Dans leur diversité, les pays du
monde arabe sont à un tournant. Les révolutions enclenchées début 2011 sont un
processus, dont l’issue n’est pas écrite d’avance. Rien ne prédestine les pays
du monde arabe à être écarté du chemin de la démocratie. Rien non plus, hélas,
n’empêche d’imaginer l’arrivée au pouvoir d’un parti de l’ordre islamiste.
En Tunisie, deux sociétés
s’affrontent et les islamistes sont divisés. En Egypte, Mohammed Morsi tente
d’établir un régime islamiste tandis que les secteurs démocrates de la société
tentent de lui résister. En Syrie, l’Armée Syrienne Libre est rongée par les
milices salafistes. Chaque pays est un cas particulier. Mais tous ont en commun
de vivre un moment de bascule.
Jamais, depuis les années 1950,
le mouvement nationaliste arabe ne s’est appuyé sur la démocratie. Dans aucune
de ses versions, il n’a été capable de mettre la démocratie au service de son
projet politique. De là vient sans doute son échec historique et l’émergence de
l’islamisme comme incarnation des déshérités.
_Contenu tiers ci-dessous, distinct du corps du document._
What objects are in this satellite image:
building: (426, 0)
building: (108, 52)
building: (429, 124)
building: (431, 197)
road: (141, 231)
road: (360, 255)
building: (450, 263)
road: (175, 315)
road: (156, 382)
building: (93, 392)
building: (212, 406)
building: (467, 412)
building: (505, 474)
Les insurrections démocratiques
ont d’abord avancé des revendications en termes de droits fondamentaux et
réclamé des assemblées constituantes. Les processus électoraux ont donné la
majorité à des mouvements implantés socialement mais nullement désireux
d’envisager un autre destin pour leur pays que celui qu’ils estiment devoir
être inspiré d’une interprétation littérale de la religion. Force est de
constater que ces mouvements sont forts politiquement car ils se sont substitué
à des Etats défaillants sur le plan social. Les plus déshérités, les victimes
de l’analphabétisme aussi, les populations plus conservatrices, heurtées par la
modernisation de leurs pays, sont le socle de ces mouvements.
Mais tout processus
révolutionnaire comporte une phase où la révolution démocratique peut s’approfondir
– ce qu’un vieux monsieur avec appelé la
révolution permanente– ou bien être victime d’une réaction autoritaire, celle
qui fait succéder à l’espoir démocratique un régime fondé sur le maintien de
l’ordre, appelé à prendre ici le visage d’une forme ou d’une autre d’islamisme
radical. Cette façon de mettre un terme aux révolutions porte un nom :
Thermidor.
Lorsque l’Europe du Sud a connu
sa transition démocratique, les partis socialistes et sociaux-démocrates du
reste de l’Europe les ont aidés. Cette fois, il semble que l’Internationale
socialiste ne dise mot. Aide-t-on concrètement les démocrates ? Aide-t-on
les progressistes ? Où sont les rassemblements de soutien ? Quels
moyens matériels va-t-on mettre à disposition des démocrates de ces pays ?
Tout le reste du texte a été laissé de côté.